No ponto

 

 

Dizem que quem conta um conto aumenta um ponto. Pois bem, vou aumentar aqui o meu. Estava eu no ponto de ônibus quando chegou ao meu lado um sujeito um tanto alterado e perguntou, apontando para meu bolso e tentando manter-se de pé, – você tem aí uma ponta de cigarro?

 

– Eu não fumo! Respondi tentando segurar a respiração para não sentir o mal cheiro exalado pelo pedinte que me inquiria.

 

– Faz bem. Não se deixe influênciar por esta sociedade consumista que não se preocupa com o mal que faz ao próximo desde que consiga vender e enriquecer uma classe dominante e exploradora.

 

Fui surpreendido por um mendigo que com certeza havia estudado. Mas isto não lhe tirava o mal cheiro.
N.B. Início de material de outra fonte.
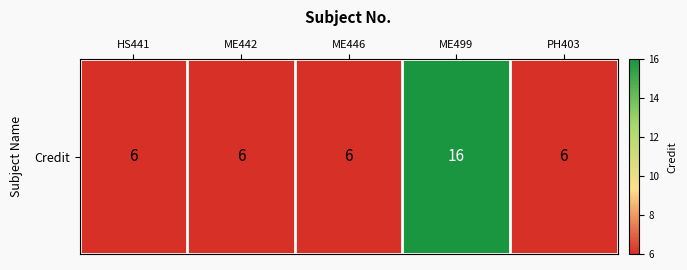

What is the ratio of the value at ME446 to the value at PH403?

1.0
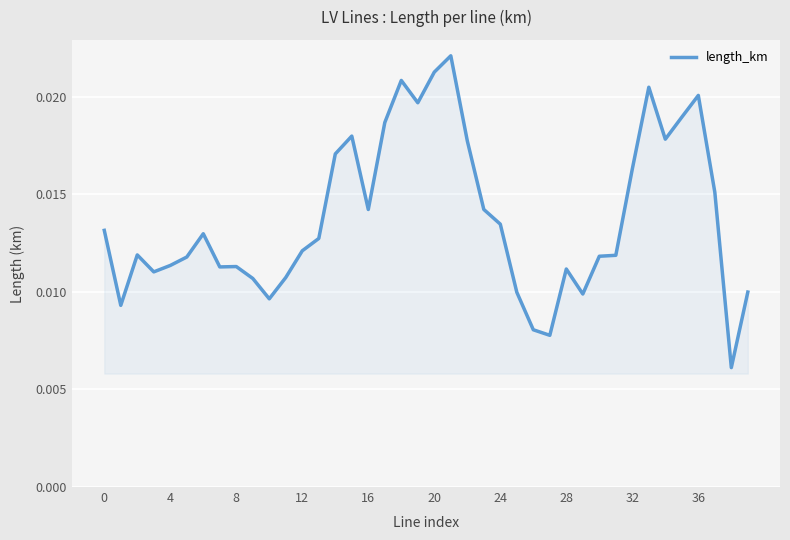

Does the chart display data point markers on the line(s)?

No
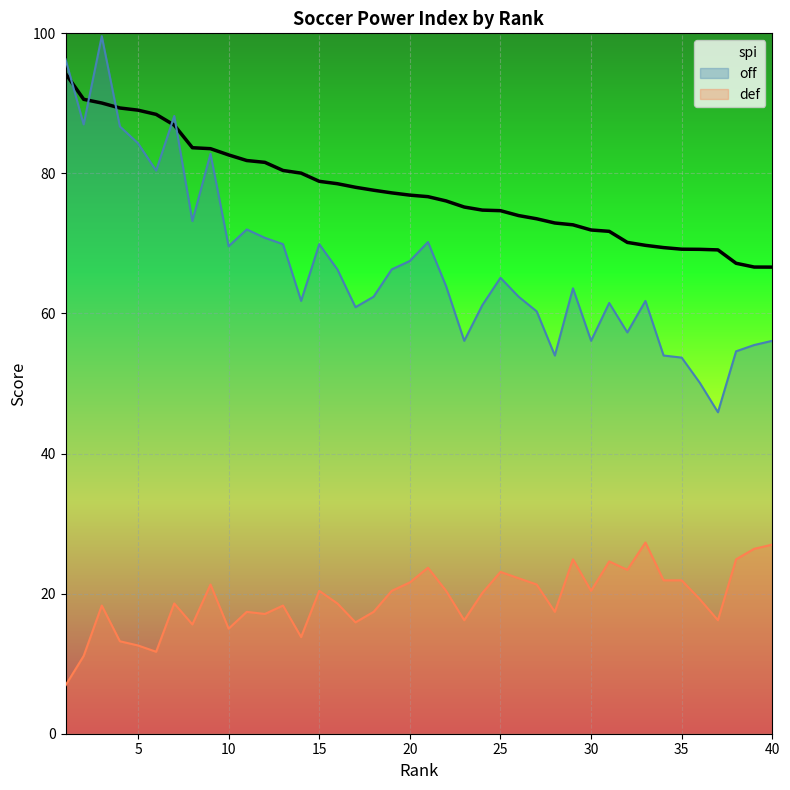

What is the smallest value displayed?

6.9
Já estava a ponto de desmaiar quando ele se retirou.

 

Mas este ainda não é o ponto onde quero chegar. Estava de pé enquanto esperava minha condução e aproveitava o tempo para ler um livro que já me acompanhava há um bom tempo. Mais afastadas, duas moças conversavam temperando o assunto com gostosas gargalhadas, um pouco mais além um senhor de chinelos observava a movimentação da avenida, o que não faziam alguns rapazes que tinham outro cenário (as moças) em suas mentes.

 

Estava assim o clima quando uma senhora franzina, cabelo em coque bem puxado para trás, blusa branca, saia branca, rosto magro, de óculos e com uma bíblia na mão se insere no contexto. Panfletinhos para cá, panfletinhos para lá e com um sorriso pronto chega no ponto onde se encontrava o senhor de chinelos. Pega um folhetinho que estava em seu bolso e o leva em direção ao senhor. Este, educadamente, diz não aceitar e continua com sua contemplação. A mulher, um tanto contrariada e já a ponto de perder o sorriso, continua seu caminho distribuindo seus folhetos. Passa pelas garotas e eu, como quem chega ao ponto de não ter o que fazer, pois correr não era apropriado, fico intranquilo imaginando o que direi para também não aceitar, nem magoar a pobre criatura.

 

Pobre criatura? Vai vendo. A mulher já vinha estendendo a mão para mim quando abruptamente dá meia volta e vai, como um tufão em fúria, em direção ao senhor de chinelos.

 

– Quem o senhor pensa que é? O senhor pensa que é mais importante que o Senhor?

 

É obvio que o sujeito, e todos que estávamos no ponto, pois paramos para ouvir, não entendeu nada. Nem a reação, nem a pergunta. Afinal o que ela queria dizer com ele pensar que é mais do que ele mesmo?

 

– Pois fique o senhor sabendo que Ele é onipresente, onipotente e onisciente.

 

Acho que ela percebeu a confusão de entendimento gerada inicialmente, pois falou isto apontando para o céu.

 

– E Ele está vendo seu comportamento esnobe, superior com o nosso Senhor e sua sabedoria eterna.

 

E por aí ia a cantilena da pregadora. O senhor de chinelos tentava intervir, mas toda a sabedoria da mulher não o permitia se pronunciar.

 

– O Senhor é o meu pastor e nada me faltará! Já o senhor, – e apontava ora para o de chinelos, ora para as nuvens – não cuida nem dos seus pois o Senhor – de novo para as nuvens – há de castigar, há de punir o senhor – agora aponta para o de chinelos – e seus familiares. O inferno será o destino do senhor – já ia apontando para as nuvens quando percebeu o erro antes de cometer um sacrilégio.

 

– Mas minha senhora… Tentava argumentar, sem sucesso, o senhor. Não o das nuvens, o de chinelos.

 

Neste momento a mulher respira e pergunta: por acaso o senhor tem bíblia? E antes que a pregadora continuasse ele conseguiu responder: tenho, minha senhora. A carola não se dá por vencida e exclama com o dedo em riste e apertando a bíblia como para ganhar algum apoio sobrenatural: meu senhor, a bíblia não é a revista da Avon que você abre só quando quer fazer pedidos!

 

Então ouço, partindo por trás de mim, a voz rouca e forte do mendigo que diz:

 

– Pelo menos os pedidos que eu fazia para a Avon eram atendidos.

 

Resposta bem dada para a alegria de todos. E com isto encerro. Ponto final.